Cross-Gram matrices and their use in transfer learning: Application to automatic REM detection using heart rate.
Journal:
Computer methods and programs in biomedicine
Published Date:
Jul 21, 2021
Abstract
BACKGROUND AND OBJECTIVES: while traditional sleep staging is achieved through the visual - expert-based - annotation of a polysomnography, it has the disadvantages of being unpractical and expensive. Alternatives have been developed over the years to relieve sleep staging from its heavy requirements, through the collection of more easily assessable signals and its automation using machine learning. However, these alternatives have their limitations, some due to variabilities among and between subjects, other inherent to their use of sub-discriminative signals.
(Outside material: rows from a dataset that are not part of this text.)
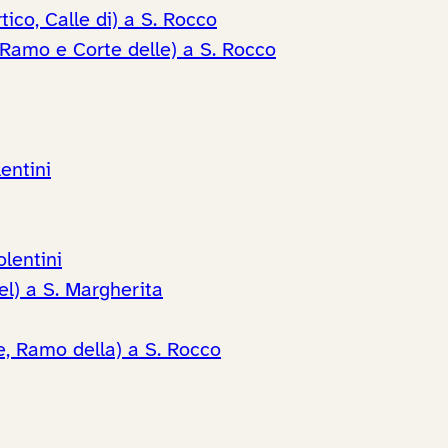
tico, Calle di) a S. Rocco
 Ramo e Corte delle) a S. Rocco
entini
olentini
el) a S. Margherita
te, Ramo della) a S. Rocco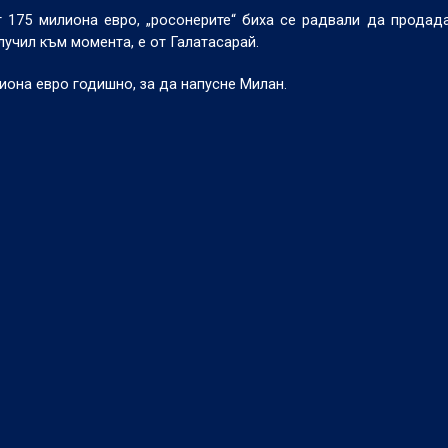
 175 милиона евро, „росонерите“ биха се радвали да продад
лучил към момента, е от Галатасарай.
иона евро годишно, за да напусне Милан.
Many new solutions rely on the evaluation of the Autonomic Nervous System (ANS) activation through the assessment of the heart-rate (HR); the latter is modulated by the aforementioned variabilities, which may result in data and concept shifts between what was learned and what we want to classify. Such adversary effects are usually tackled by Transfer Learning, dealing with problems where there are differences between what is known (source) and what we want to classify (target). In this paper, we propose two new kernel-based methods of transfer learning and assess their performances in Rapid-Eye-Movement (REM) sleep stage detection, using solely the heart rate.